Only Lionel Messi and Angel Di Maria made more assists in La Liga during his three-year stay in Spain. Fabregas was a consistent performer as well. He scored at least eight Primera Liga goals in each of those seasons - one of only nine players to manage that.
However, there is a difference between playing a part and being – quite literally - centre stage. The discussions with Chelsea will have been positive in this regard. The exits of Frank Lampard and David Luiz have vacated space in the centre of the Chelsea midfield and Fabregas would be an obvious fit alongside Nemanja Matic in a 4-2-3-1 formation. It makes for a formidable duo.
Matic made 87 tackles and interceptions at a rate of one every 15.7 minutes upon his own return to the Premier League in January. That was a better rate than any Chelsea player. But the Serbia international is more than a stopper. He also completed more passes per game than any of his team-mates. All that was missing was a partner to complement his talents.

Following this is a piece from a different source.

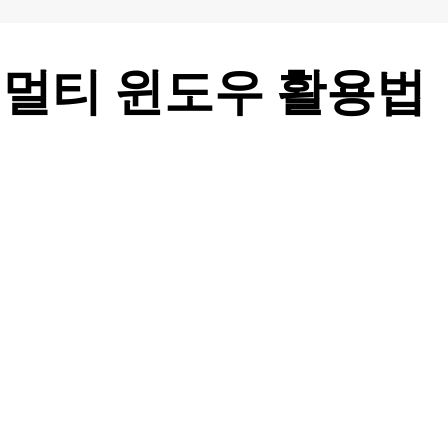
E 멀티 윈도우 활용법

Between them, Matic and Fabregas could offer a level of incisive passing from deep areas currently unrivalled in the Premier League. For a team that has struggled to break down weaker opposition, that could be a key quality if Chelsea are to progress to the next level as a group.

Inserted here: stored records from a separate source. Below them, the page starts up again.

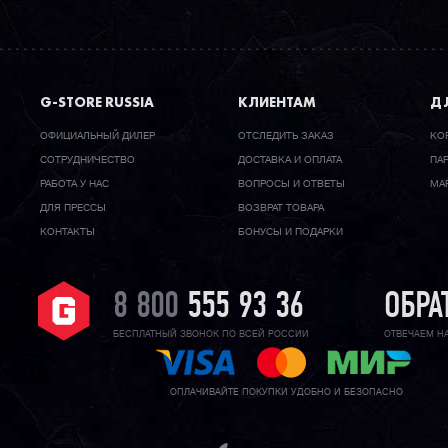
G-STORE RUSSIA
КЛИЕНТАМ
ДЛ
ОФИЦИАЛЬНЫЙ ДИЛЕР
ОТСЛЕДИТЬ ЗАКАЗ
КО
CОТРУДНИЧЕСТВО
ДОСТАВКА И ОПЛАТА
ПА
РАБОТА У НАС
ВОПРОСЫ И ОТВЕТЫ
МА
ДЛЯ ПРЕССЫ
ВОЗВРАТ ТОВАРА
КОНТАКТЫ
БОНУСЫ И ПОДАРКИ
8 800
555 93 36
ОБРА
БЕСПЛАТНЫЙ ЗВОНОК ПО ВСЕЙ РОССИИ
ОТВЕЧАЕМ Н
ОПЛАЧИВАЙТЕ ПОКУПКИ УДОБНО И БЕЗОПАСНО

Mourinho made them competitive last season. Indeed, the Premier League and Champions League double was on until mid-April. But there was a feeling that they were mere counter-punchers. Matic and Fabregas offer the potential for something more. The potential for real dominance. It’s a difference not lost on those already in the Chelsea dressing room.
“In my personal opinion, he's a special player,” said Cesar Azpilicueta last week. “Few teams have this kind of player in their team, a central midfielder who gets forward really well and has great vision of the game, whilst there's also his statistics, which speak for themselves. He can adapt to various positions. Right now, we don’t have a player like Cesc at Chelsea.”

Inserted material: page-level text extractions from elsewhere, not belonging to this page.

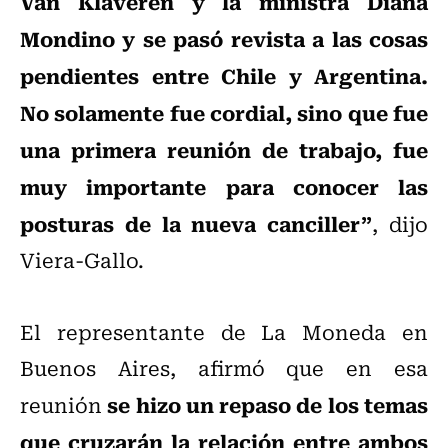
Van Klaveren y la ministra Diana
Mondino y se pasó revista a las cosas
pendientes entre Chile y Argentina.
No solamente fue cordial, sino que fue
una primera reunión de trabajo, fue
muy importante para conocer las
posturas de la nueva canciller”
, dijo
Viera-Gallo.
El representante de La Moneda en
Buenos Aires, afirmó que en esa
se hizo un repaso de los temas
reunión
que cruzarán la relación entre ambos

It’s no surprise. There aren’t many players like Fabregas. In fact, it’s worth remembering his status before he left the Premier League as a precocious but alarmingly mature 24 year old. Fabregas was already close to the complete midfielder at that point – prompter, athlete and goalscorer.
Like Matic, he gives control. In the 2009/10 season Fabregas made the most passes per game of any Premier League player. He also created the most chances per game and succeeded with more through-balls. Frank Lampard and Didier Drogba were the only others to reach double figures for both goals and assists that year – encouraging for Chelsea fans if he can replicate their impact.
Despite being displaced at Barca, these familiar qualities are unlikely to be diminished. In fact, at 27 years old, Fabregas will surely return to England as a better player for the adaptability he has been required to show since leaving the Gunners. It all makes Arsene Wenger’s apparent unwillingness to enter the market for the player all the more curious.
Arsenal appear to have briefed the media about the more pressing needs elsewhere – namely a goalkeeper, right-back and striker – by way of an explanation of their reasons for eschewing the chance to sign a former hero at an eminently good price. Indeed, Fabregas himself was quick to clarify the situation through a public statement.
“Everyone knows that Arsenal had the first option to sign me,” he revealed via his Facebook account. “They decided not to take this option and therefore it wasn't meant to be.” The comments are unlikely to placate the anger of Arsenal fans towards Fabregas and perhaps their own club come Mikel Arteta’s next poor game. They know his game-changing qualities.
Instead it is Chelsea who get the chance to enjoy Fabregas during what ought to be his peak years. A signing of such significance that it has already tipped the bookmakers’ odds for the Premier League title away from Manchester City in Chelsea’s favour. Cesc Fabregas. Central midfielder for Chelsea FC. They might just be the words that define the outcome of the 2014/15 season.